■ **Task set**:
A. Reproduce the part of the forum thread on cleaning baseball cards starting with "Originally Posted by campyfan39" and going on through "snowman on this.".
B. Carry on the forum thread about cleaning and altering baseball cards from the point where it stops.

■ **Page excerpt**:
Originally Posted by Snowman (Post 2469484)
And the same is true when you soak a vintage card in water. There is no intent to defraud. The intention is to clean the card. And just because you assert that as fraud doesn't make it fraud. That's the problem with your bullshit arguments from earlier. You said it's fraud to clean a card and not disclose it (and here's the good part) BECAUSE the only reason one would do so is with intent to defraud. LOL. Circular reasoning at its finest. And, of course, complete horseshit.

I've got news for you. Most people who clean their cards do so simply because they want them to look nicer or they want to remove something that is stuck to the card, typically some sort of major eye sore like tape or scrapbook paper. Most of the cards I've cleaned or soaked aren't even listed for sale, and the most valuable ones likely never will be. In fact, the majority of the cards I've soaked in water wouldn't even be worth the cost of grading. I soaked them simply because I wanted them in my sets and my OCD hates warped cards. When I soak a card in water, I do it for myself because that's how I prefer them. It has nothing to do with tricking some third party despite your absurd accusations.

I see your brain is incapable of distinguishing between cleaning a card to sell it to an unsuspecting buyer, and cleaning it to keep in your collection because you want it to look nicer. Without your ability to understand that difference, we can't possibly have an actual discussion about fraud in the hobby. An alteration can be fraud in one instance, but not in another. The alteration is not the fraud. The selling an altered card without disclosing the alteration is the fraud. And don't give me the "cleaning isn't altering" bullcrap. It's altering by definition. Your actual contention when you say that is that you believe cleaing is an acceptable form of alteration. Not that it isn't alteration. But even you have to recognize it's only acceptable to some people (even if as you claim it's a majority of people). So the sale without disclosing the alteration is fraud. Plain and simple.

OhioLawyerF5 10-23-2024 07:02 AM

Quote:

Originally Posted by campyfan39 (Post 2469483)
In many of your opinions, anything done to a card is "altered." So, a gum stain or wax stain from the factory is altering the original, unstained card. It's poor logic. I'm with snowman on this.

Also, who knows how many sheets have been cut and are already in the market? Did the factory intend for the sheets to be uncut? Of course not. I don't have enough money to own an uncut sheet nor the desire. But I see no issue with making them into cards, which was the original intent of the manufacturer. It's called "baseball cards," not baseball sheets.

■ **Records**:
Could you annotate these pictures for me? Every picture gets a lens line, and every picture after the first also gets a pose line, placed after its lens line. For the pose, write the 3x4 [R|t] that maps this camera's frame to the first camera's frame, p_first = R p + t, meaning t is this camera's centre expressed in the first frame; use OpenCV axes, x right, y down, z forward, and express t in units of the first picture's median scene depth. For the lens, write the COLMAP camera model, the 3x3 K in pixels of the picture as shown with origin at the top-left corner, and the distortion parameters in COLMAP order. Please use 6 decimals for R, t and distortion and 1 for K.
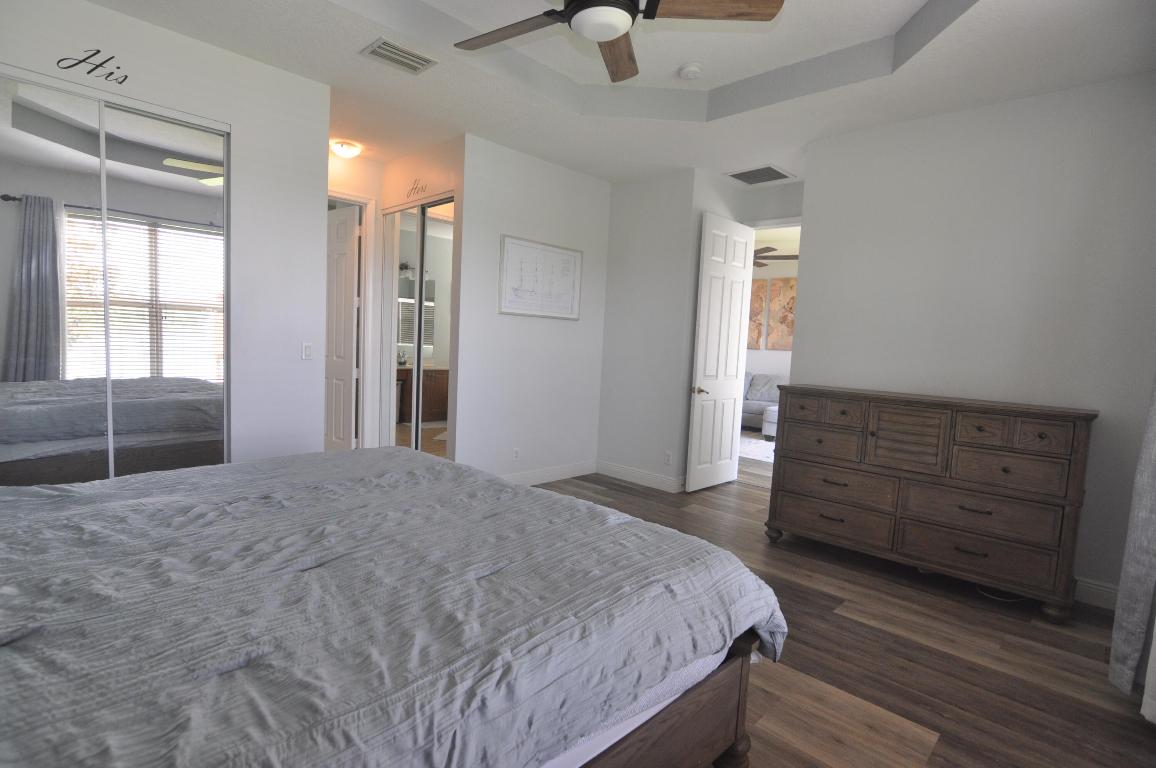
lens RADIAL K [[559.5, 0, 573.1], [0, 559.5, 388.3], [0, 0, 1]] dist [-0.021177, 0.001496]
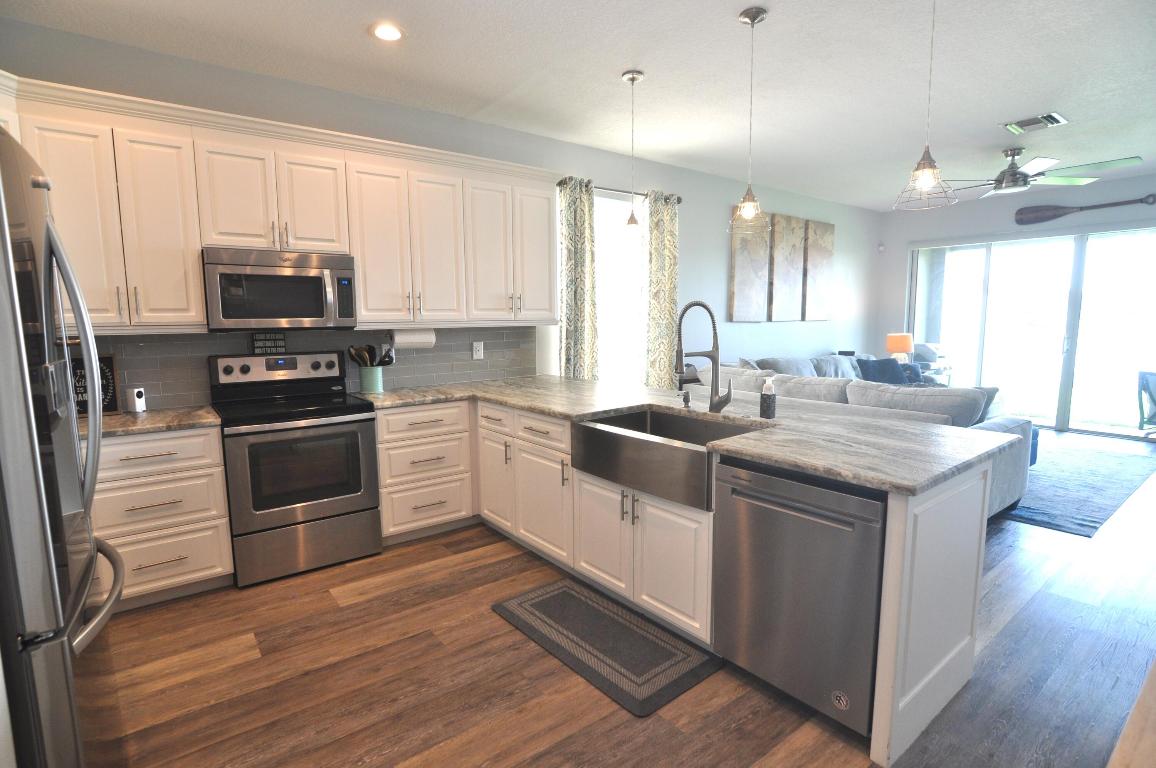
lens RADIAL K [[559.5, 0, 573.1], [0, 559.5, 388.3], [0, 0, 1]] dist [-0.021177, 0.001496]
pose [[0.140996, -0.170927, 0.975143, -0.358172], [0.102431, 0.982215, 0.157356, -0.122464], [-0.984697, 0.077698, 0.155996, 1.155750]]
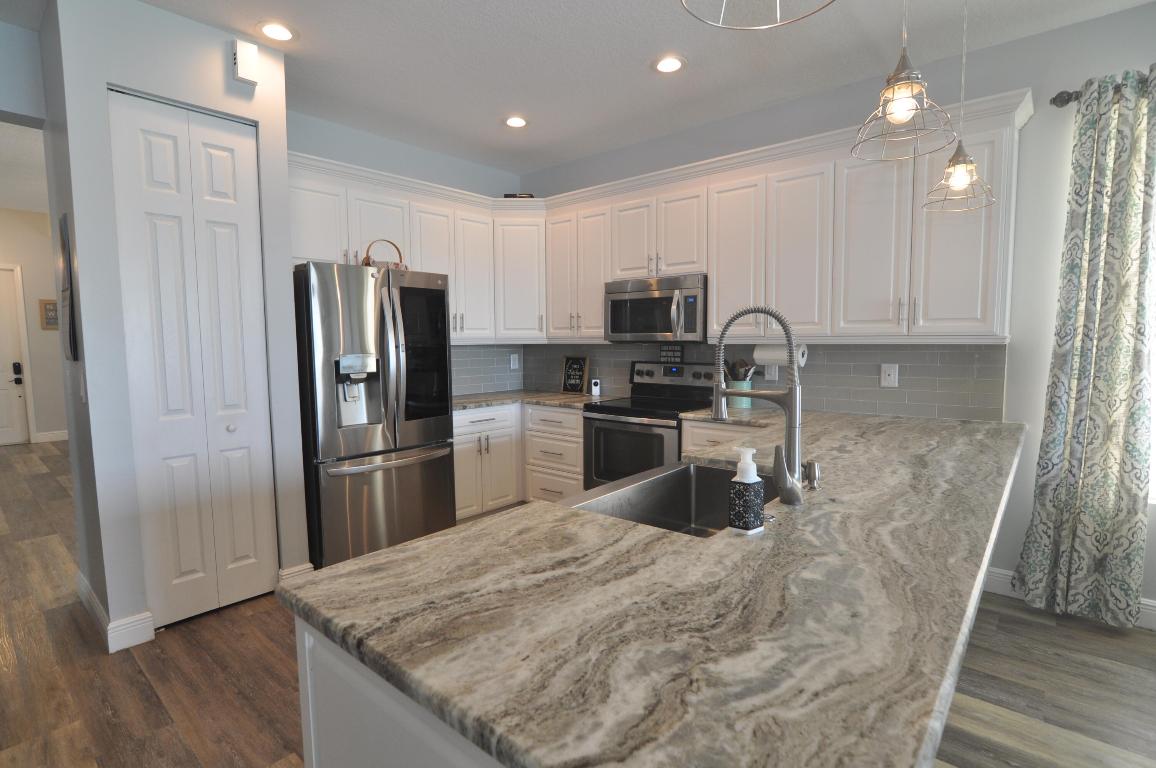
lens RADIAL K [[559.5, 0, 573.1], [0, 559.5, 388.3], [0, 0, 1]] dist [-0.021177, 0.001496]
pose [[0.996106, -0.062681, 0.061995, -0.137308], [0.062441, 0.998032, 0.005812, -0.095241], [-0.062237, -0.001918, 0.998060, 0.974971]]
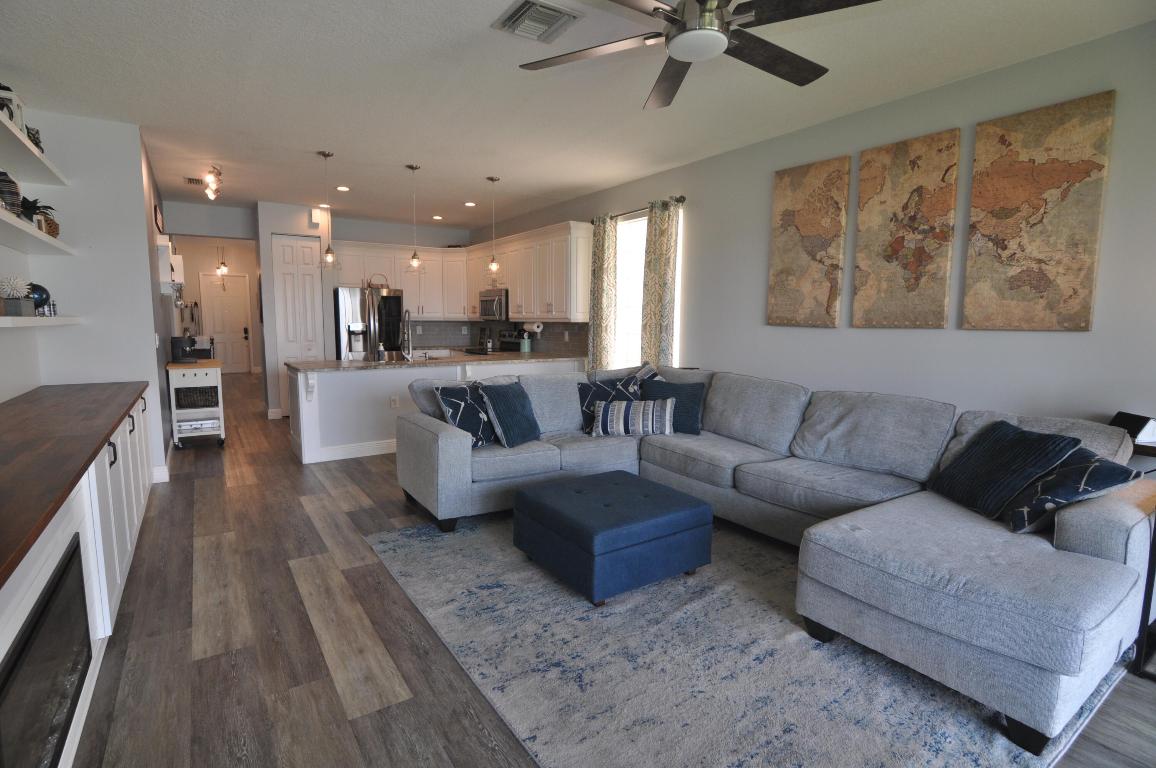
lens RADIAL K [[559.5, 0, 573.1], [0, 559.5, 388.3], [0, 0, 1]] dist [-0.021177, 0.001496]
pose [[0.980418, -0.015655, -0.196304, 0.228537], [0.021486, 0.999388, 0.027606, -0.040438], [0.195752, -0.031283, 0.980154, 0.562652]]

■ **Responses by item number**:
A.
Originally Posted by campyfan39 (Post 2469483)
In many of your opinions, anything done to a card is "altered." So, a gum stain or wax stain from the factory is altering the original, unstained card. It's poor logic. I'm with snowman on this.

B.
It makes sense that you would side with snowman if you can't see the difference between damage caused by a piece of gum put in the package at the factory, and intentional alterations done by the consumer after the fact.

campyfan39 10-23-2024 08:58 AM

It makes sense because, by the definition of the word, they are both different from the original maker's intent. Thus, altered.

Quote:

Originally Posted by OhioLawyerF5 (Post 2469591)
It makes sense that you would side with snowman if you can't see the difference between damage caused by a piece of gum put in the package at the factory, and intentional alterations done by the consumer after the fact.


OhioLawyerF5 10-23-2024 09:13 AM

Quote:

Originally Posted by campyfan39 (Post 2469615)
It makes sense because, by the definition of the word, they are both different from the original maker's intent. Thus, altered.

Seriously? The manufacturer is the one who put the gum in the pack with the cards. How can you possibly say it wasn't their intent? They intended to put the gum in the pack. The gum they put in did damage.

Regardless. This is not a discussion about alteration. It's about what alteration is acceptable, and should be disclosed. Even if you want to play that semantics game that a gum stain caused by the manufacturer is an alteration (which it isn't), a gum stain should absolutely be disclosed. Any damage caused to the card would by your dogmatic view of alterations constitute an alteration. All damage should be disclosed. And hiding it from a buyer is fraudulent. Again. I'll say it slowly. There is nothing wrong with altering a baseball card. There is something wrong with altering a card and selling it as unaltered.